After suing M&T bank, a former branch manager received a $100,000 settlement, ending the pregnancy discrimination suit she filed against the bank in 2016.
One would think that in 2020, discrimination would be a thing of the past. Unfortunately, that is not that case, especially when it comes to pregnancy discrimination in the workplace. Pregnancy discrimination in the workforce refers to discrimination during any aspect of employment, including hiring, firing, pay, job assignments, promotions, layoff, training, fringe benefits, such as leave and health insurance, and any other term or condition of employment, according to the U.S. Equal Employment Opportunity Commission (EEOC). Sometimes women push back, though. For example, one former M&T branch manager sued the bank for pregnancy discrimination and was recently awarded a $100,000 settlement.

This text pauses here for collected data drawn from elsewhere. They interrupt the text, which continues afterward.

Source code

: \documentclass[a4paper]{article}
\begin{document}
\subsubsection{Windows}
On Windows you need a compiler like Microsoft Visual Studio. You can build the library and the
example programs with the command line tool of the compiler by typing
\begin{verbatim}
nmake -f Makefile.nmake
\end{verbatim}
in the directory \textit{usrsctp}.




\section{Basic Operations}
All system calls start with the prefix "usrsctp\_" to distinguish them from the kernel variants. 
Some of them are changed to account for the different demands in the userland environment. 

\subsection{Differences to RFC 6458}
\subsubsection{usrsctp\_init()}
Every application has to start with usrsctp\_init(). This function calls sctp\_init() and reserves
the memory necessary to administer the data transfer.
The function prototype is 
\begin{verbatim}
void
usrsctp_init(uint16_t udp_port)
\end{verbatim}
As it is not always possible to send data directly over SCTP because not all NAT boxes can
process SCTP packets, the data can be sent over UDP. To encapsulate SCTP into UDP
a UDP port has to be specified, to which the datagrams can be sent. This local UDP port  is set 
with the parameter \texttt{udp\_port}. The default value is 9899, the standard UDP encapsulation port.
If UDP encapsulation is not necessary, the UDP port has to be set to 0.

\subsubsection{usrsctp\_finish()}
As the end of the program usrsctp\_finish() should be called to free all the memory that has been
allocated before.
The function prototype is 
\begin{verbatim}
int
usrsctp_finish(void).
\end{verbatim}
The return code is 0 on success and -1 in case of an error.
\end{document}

According to the suit, a bank branch manager working in Baltimore was on approved leave during her pregnancy for a pregnancy-related disability when she was told her “position would be filled unless she was medically cleared to return to work within 10 days.” To make matters worse, when she did have her child and returned to work after being medically cleared to do so, “M&T required her to apply for vacant positions she qualified for instead of reassigning her to one of them as an accommodation,” the suit claimed.

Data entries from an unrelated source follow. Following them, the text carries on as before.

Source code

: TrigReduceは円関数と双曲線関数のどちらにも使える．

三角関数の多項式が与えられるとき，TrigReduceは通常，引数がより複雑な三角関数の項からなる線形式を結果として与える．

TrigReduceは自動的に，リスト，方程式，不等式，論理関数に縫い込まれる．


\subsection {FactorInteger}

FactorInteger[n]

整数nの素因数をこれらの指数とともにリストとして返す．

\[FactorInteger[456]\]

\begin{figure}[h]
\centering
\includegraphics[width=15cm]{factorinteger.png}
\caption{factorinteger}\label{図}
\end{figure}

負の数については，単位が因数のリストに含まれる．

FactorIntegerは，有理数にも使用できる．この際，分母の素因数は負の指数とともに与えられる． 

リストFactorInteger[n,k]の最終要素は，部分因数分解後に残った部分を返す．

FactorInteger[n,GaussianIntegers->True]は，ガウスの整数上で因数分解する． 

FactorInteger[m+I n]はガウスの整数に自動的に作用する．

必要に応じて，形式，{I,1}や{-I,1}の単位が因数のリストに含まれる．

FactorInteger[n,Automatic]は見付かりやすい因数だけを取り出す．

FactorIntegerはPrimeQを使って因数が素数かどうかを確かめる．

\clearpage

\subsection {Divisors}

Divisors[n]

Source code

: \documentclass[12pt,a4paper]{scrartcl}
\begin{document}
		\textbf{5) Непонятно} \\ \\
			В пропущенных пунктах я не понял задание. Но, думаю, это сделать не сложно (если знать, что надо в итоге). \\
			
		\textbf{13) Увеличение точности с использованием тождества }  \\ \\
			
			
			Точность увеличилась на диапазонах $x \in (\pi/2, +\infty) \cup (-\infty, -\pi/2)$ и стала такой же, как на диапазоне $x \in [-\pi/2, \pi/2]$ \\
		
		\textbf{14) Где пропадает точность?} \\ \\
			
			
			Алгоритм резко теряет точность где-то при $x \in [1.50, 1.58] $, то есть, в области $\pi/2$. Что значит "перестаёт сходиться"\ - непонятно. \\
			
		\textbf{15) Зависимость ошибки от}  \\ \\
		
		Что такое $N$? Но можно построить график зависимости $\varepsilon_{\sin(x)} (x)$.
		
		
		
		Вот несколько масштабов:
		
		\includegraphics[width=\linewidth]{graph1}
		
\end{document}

The lawsuit, which was filed in U.S. District Court in Baltimore, further alleged that “at least 24 branch manager or assistant branch manager jobs were open in the Baltimore region when the manager was cleared to work.” Eventually, the bank “discharged the manager because of her disability and record of disability,” according to the EEOC.
As part of the recent settlement, M&T has agreed to pay the former branch manager $100,000 in compensatory damages and lost wages. Additionally, it must also “create a noncompetitive procedure to reassign qualified employees who return after extended leave due to disability.” When commenting on the settlement, Debra M. Lawrence, an EEOC regional attorney, said:
“In addition to the monetary relief to the employee, this settlement ensures that other qualified employees may get transfers to vacant positions as a reasonable accommodation.”
David Lanzillo, a bank administrative vice president at M&T also chimed in on the settlement agreement and said:
“We feel we went beyond the legal requirements to accommodate our employee in this case…We remain fully committed to providing all of our employees, including those with a disability, with a workplace where they feel valued, supported and able to reach their full potential.”
U.S. District Court Judge Ellen L. Hollander presided over the case and granted summary judgment back in September on the suit’s allegation that M&T “failed to reasonably accommodate the manager’s disability.” The judge also determined the former manager was “entitled to reassignment to a vacant position.”